INSTRUCTIONS FOR THE TASK: Please reproduce word for word the section of the faculty profile below, starting with "Teaching summary" and going on through "and global history.".

EXCERPT PROVIDED:

=== Begin Enclosure ===

His current research traces African-American entertainers in the German-speaking lands before 1914 to understand how those performers contributed to debates about race, culture, nation, and modernity through their music hall performances. Other ongoing projects explore relations between British and German youth groups before 1914, colonialism in the Weimar and National Socialist eras, and the workings of racialised difference in the products of the modern toy industry. He is also the managing editor of blackcentraleurope.com, a web resource making available historical materials on the history of the Black diaspora in the German-speaking lands from the Middle Ages to the present.
Teaching summary
Jeff Bowersox has taught widely at the undergraduate and postgraduate levels in German, European, colonial, and world history. Currently he teaches a general introduction to German history as well as modules on Weimar/Nazi Germany, Imperial Germany, Black Germany, Black Europe, and global history.
He welcomes inquiries from postgraduate students, especially those interested in modern German history, the Black diaspora in Europe, and cultures of modern colonialism.
Education
- University of Toronto
- Doctorate, Doctor of Philosophy | 2008
- University of Cincinnati
- Other higher degree, Master of Arts | 2001
- Georgetown College, Kentucky
- First Degree, Bachelor of Arts | 1999
Biography
Jeff Bowersox earned his undergraduate degree from Georgetown College (Kentucky) and a master's degree in history from the University of Cincinnati before completing a PhD at the University of Toronto in 2008. His dissertation, under the supervision of Prof. Modris Eksteins, examined the German colonial imagination through the youth culture of the Imperial era. In 2013 this research was published by Oxford University Press under the title, Raising Germans in the Age of Empire: Youth and Colonial Culture, 1871-1914.
He taught for four years at the University of Southern Mississippi before crossing the pond to take up a research fellowship at King's College London in 2012 and then a lectureship at the University of Worcester in 2013. He joined the School of European Languages, Culture, and Society at UCL in 2014.

=== End Enclosure ===

DATA SECTION:

=== Begin Enclosure ===

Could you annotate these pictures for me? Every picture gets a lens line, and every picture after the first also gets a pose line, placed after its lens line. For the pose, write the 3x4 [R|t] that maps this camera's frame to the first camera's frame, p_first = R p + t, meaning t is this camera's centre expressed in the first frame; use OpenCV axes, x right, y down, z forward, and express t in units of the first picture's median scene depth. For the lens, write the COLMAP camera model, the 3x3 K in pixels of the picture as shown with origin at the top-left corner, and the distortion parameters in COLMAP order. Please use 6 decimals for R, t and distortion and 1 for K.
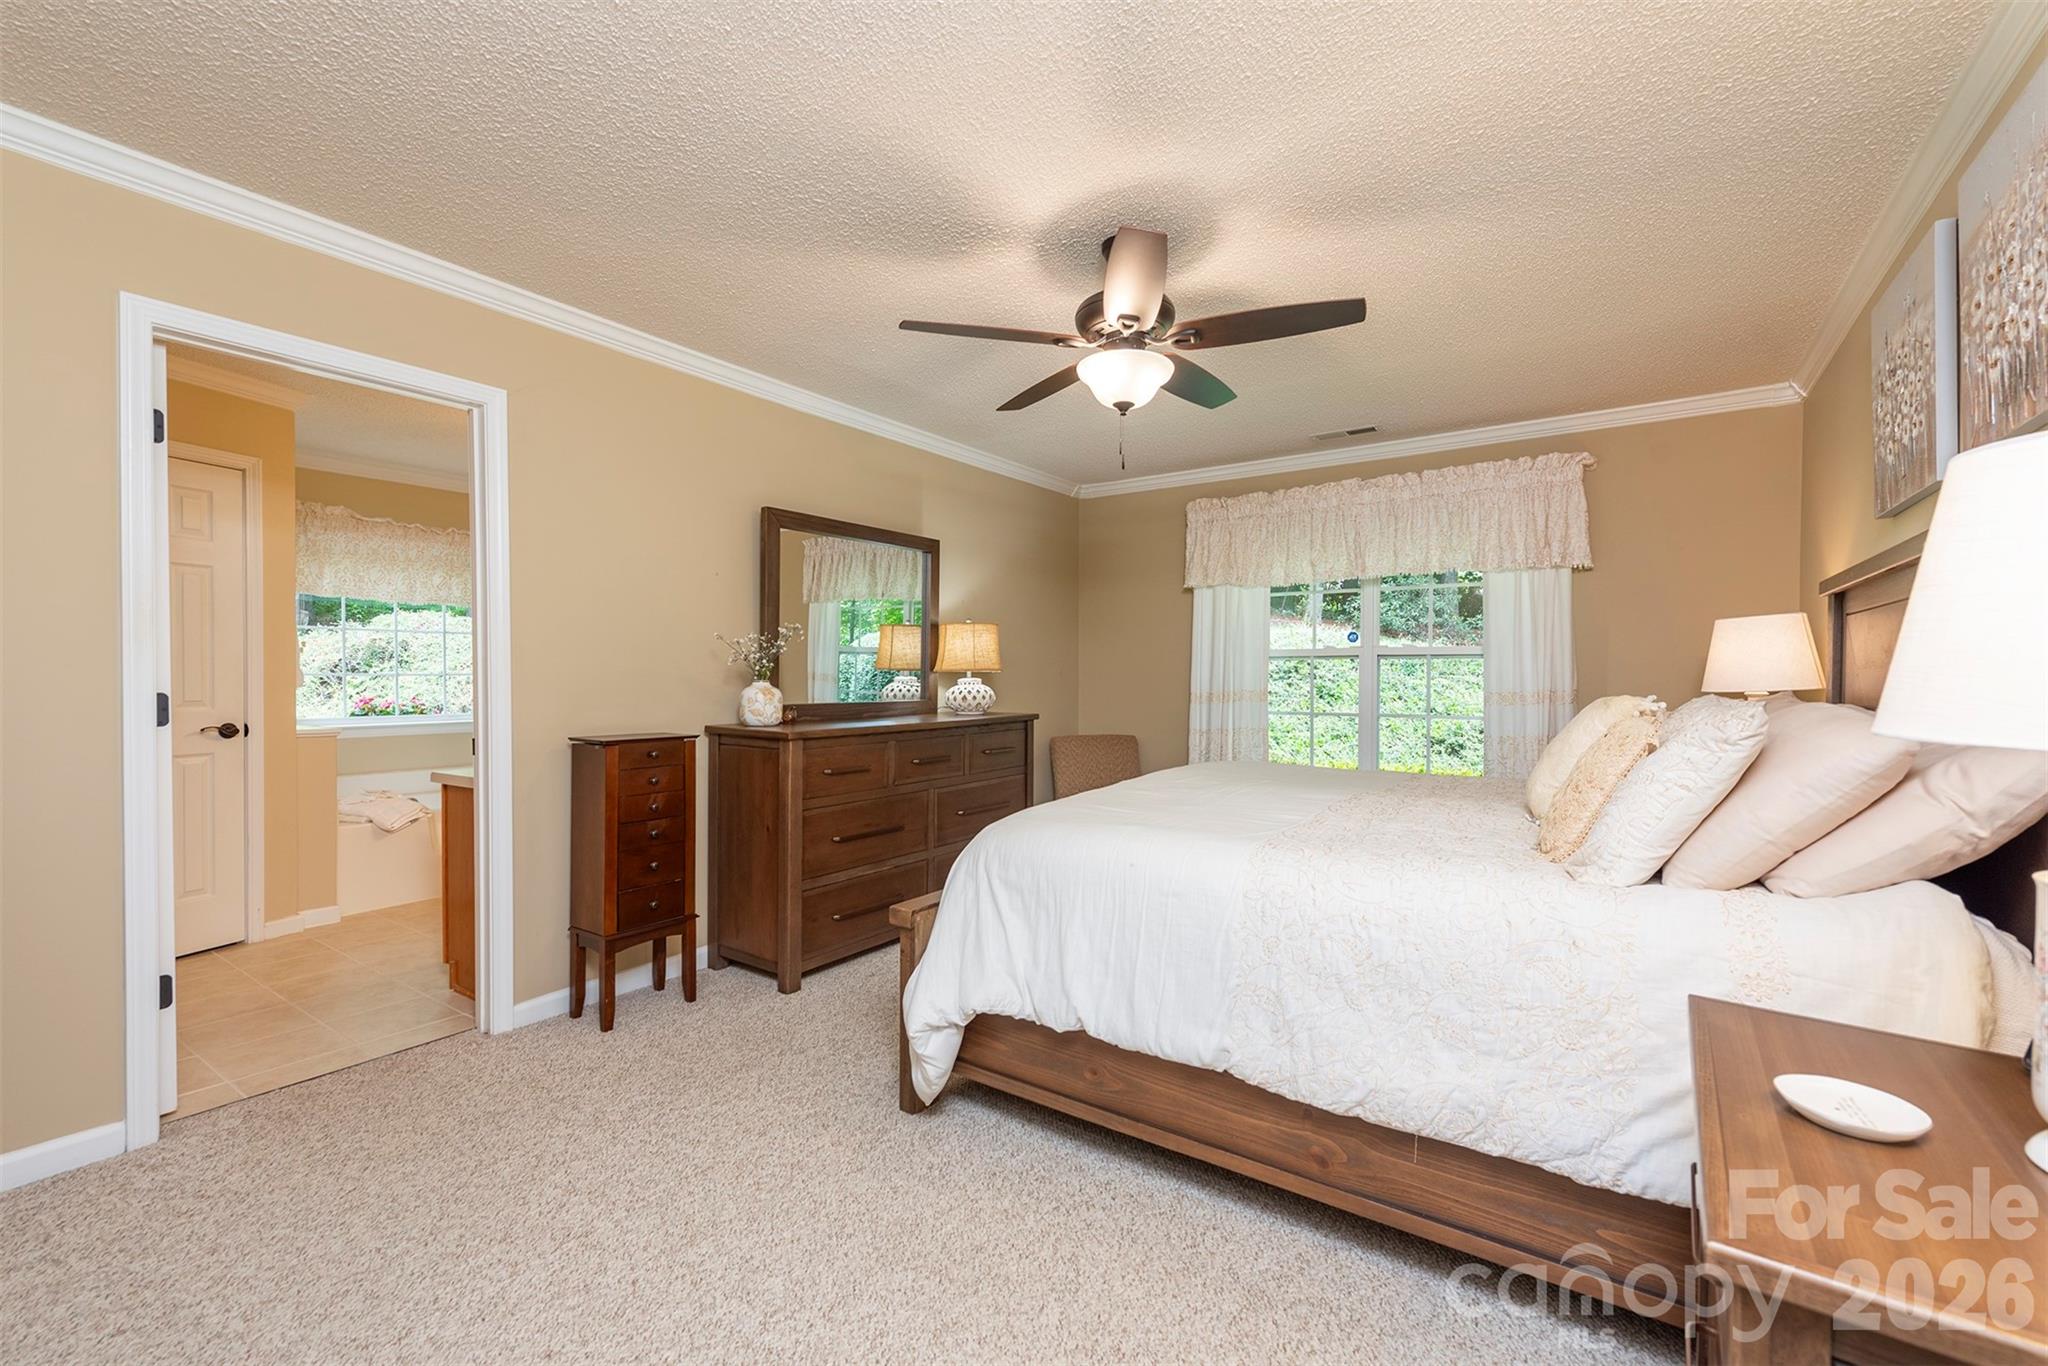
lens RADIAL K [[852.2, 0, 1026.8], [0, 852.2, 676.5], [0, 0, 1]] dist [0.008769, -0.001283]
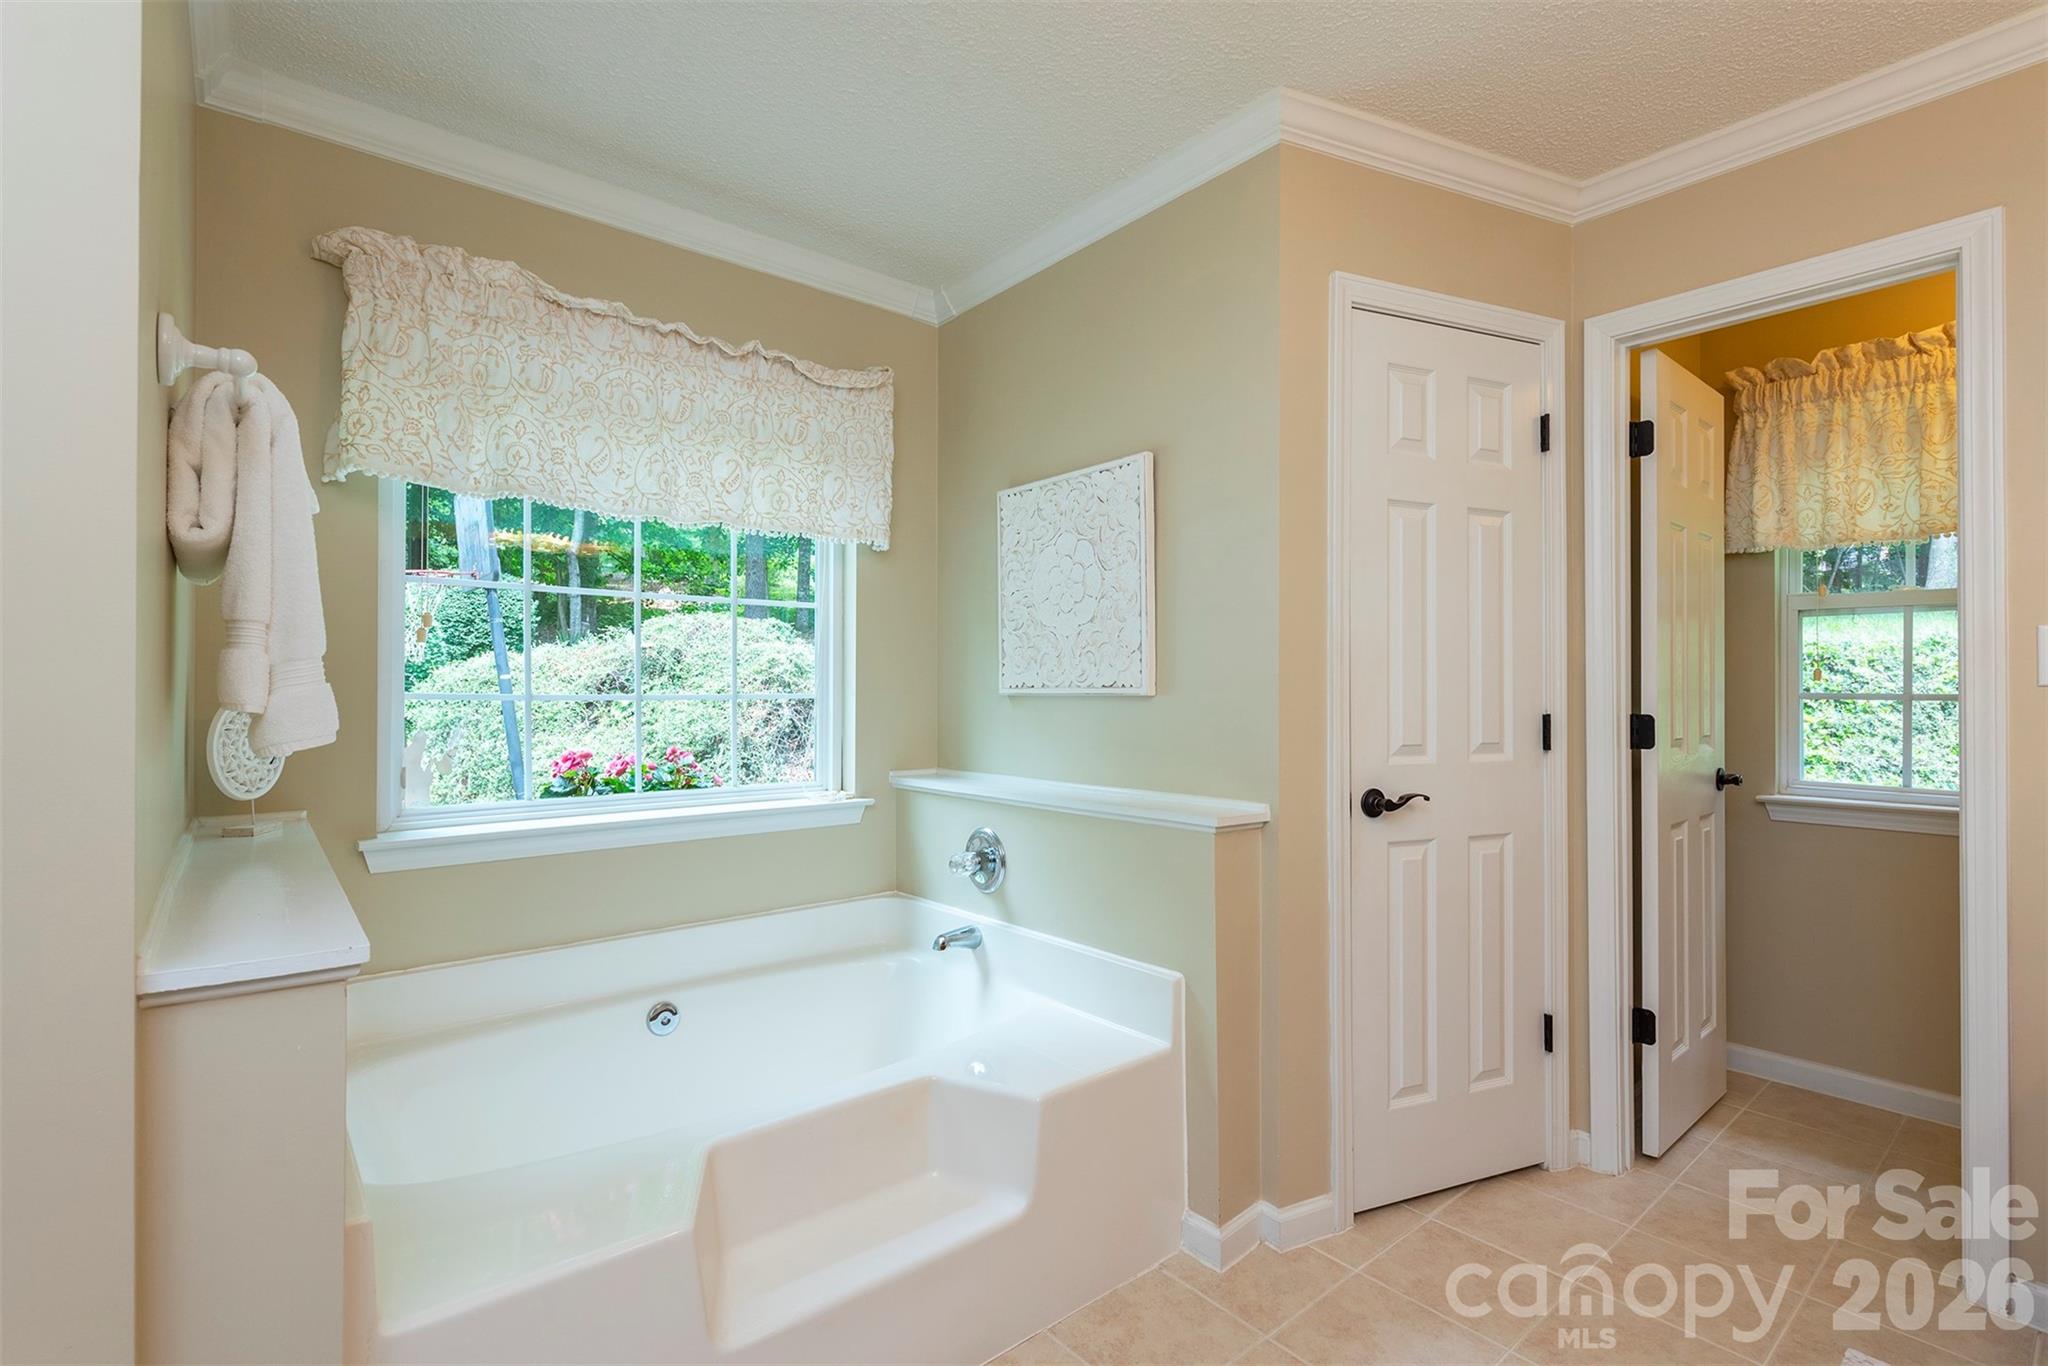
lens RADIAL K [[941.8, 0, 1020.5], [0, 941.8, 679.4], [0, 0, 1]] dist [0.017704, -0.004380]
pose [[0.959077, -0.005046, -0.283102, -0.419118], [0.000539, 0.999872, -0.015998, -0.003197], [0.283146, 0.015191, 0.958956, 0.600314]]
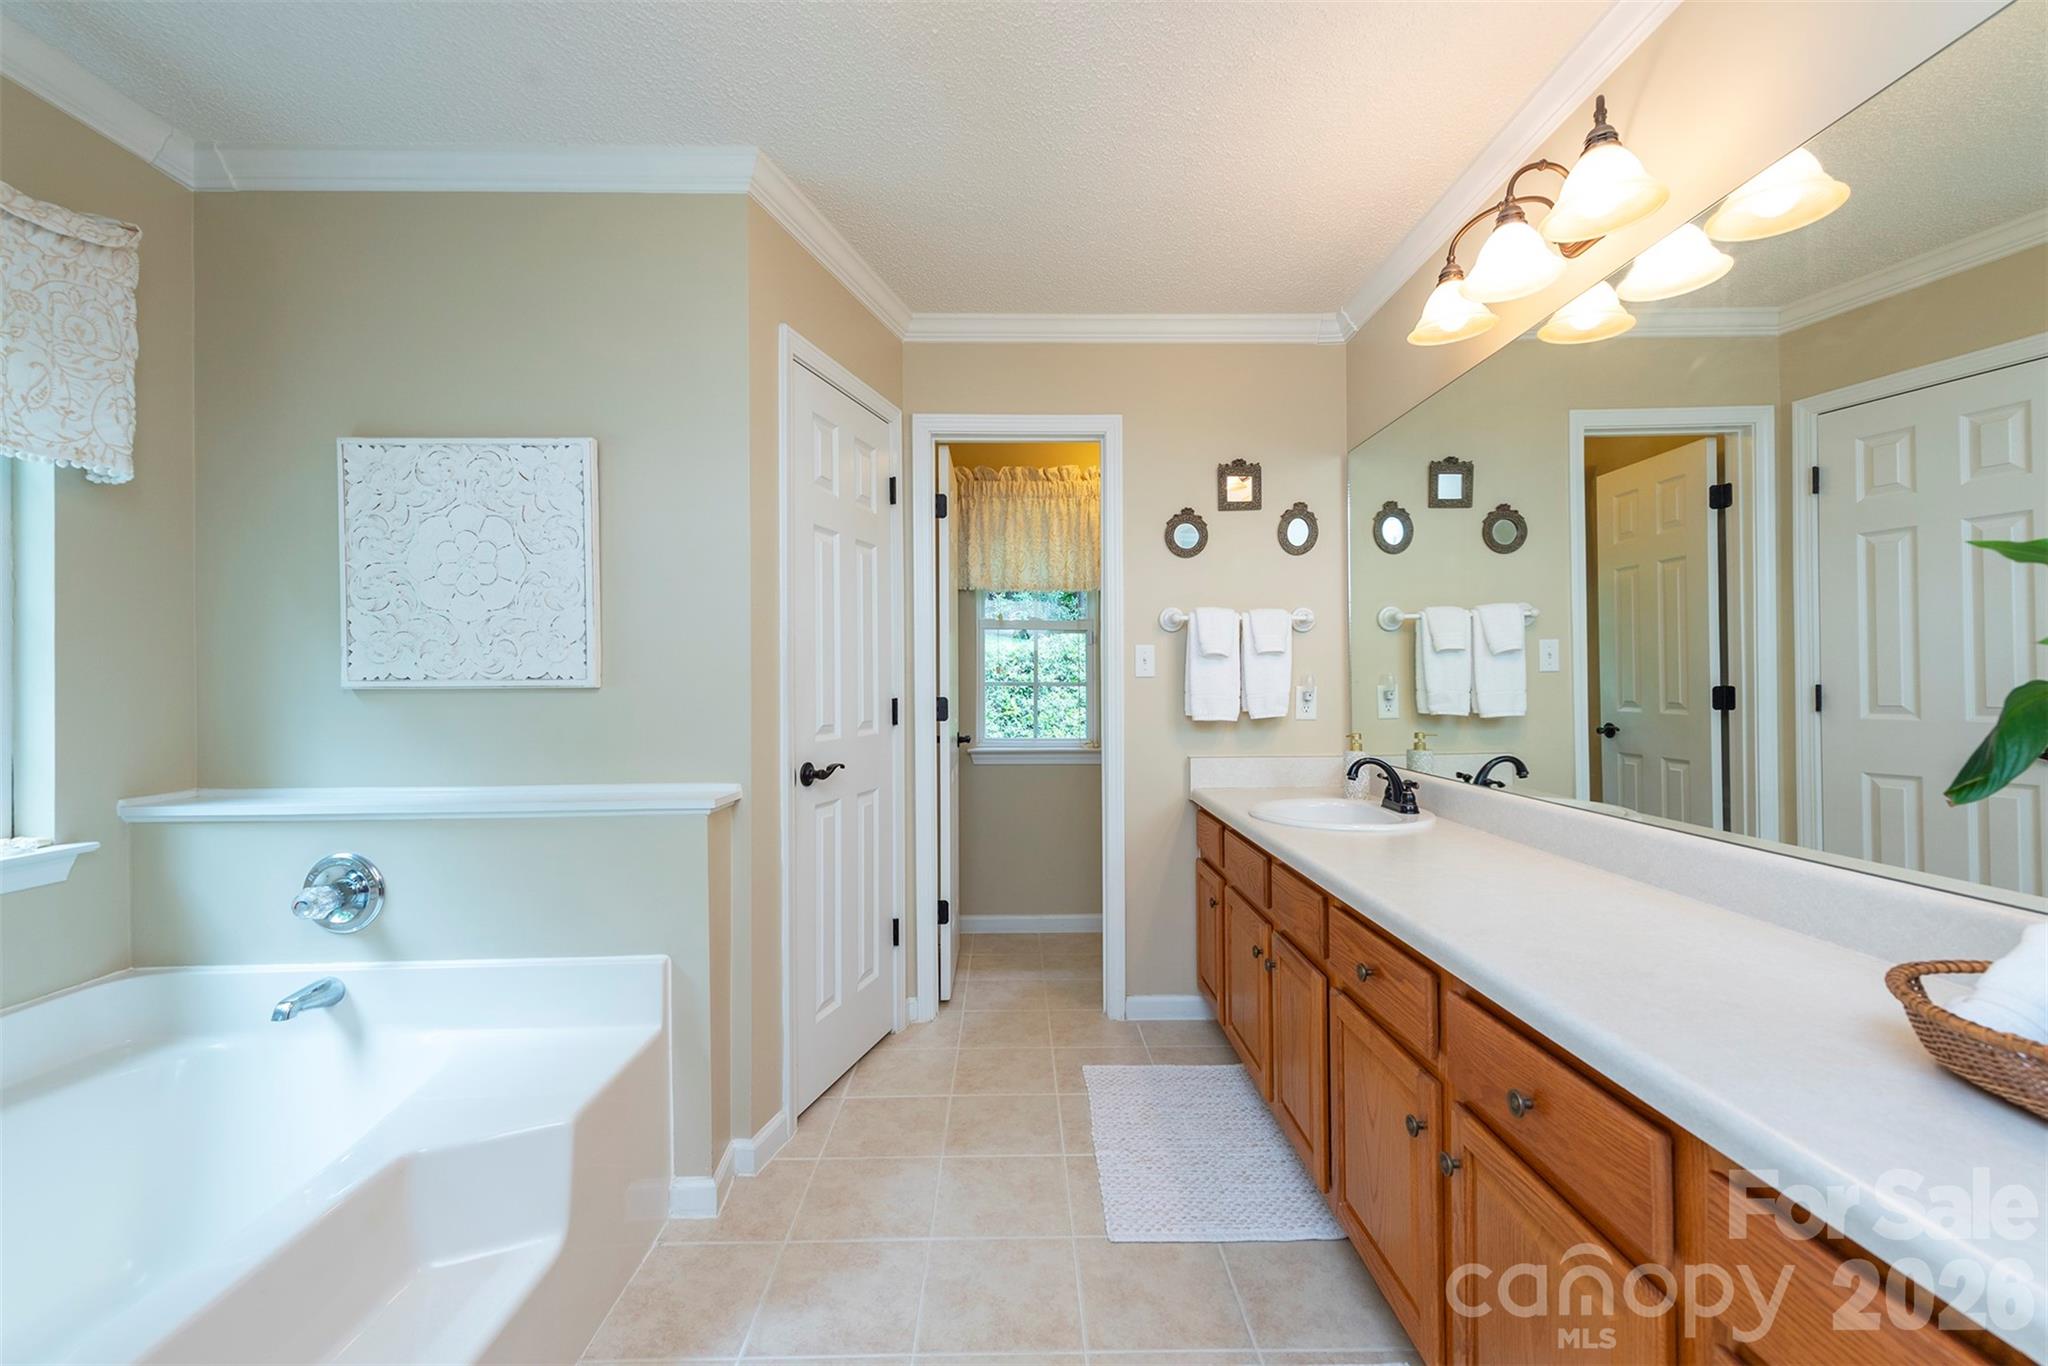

=== End Enclosure ===

REPLY TO THE EXERCISE:
Teaching summary
Jeff Bowersox has taught widely at the undergraduate and postgraduate levels in German, European, colonial, and world history. Currently he teaches a general introduction to German history as well as modules on Weimar/Nazi Germany, Imperial Germany, Black Germany, Black Europe, and global history.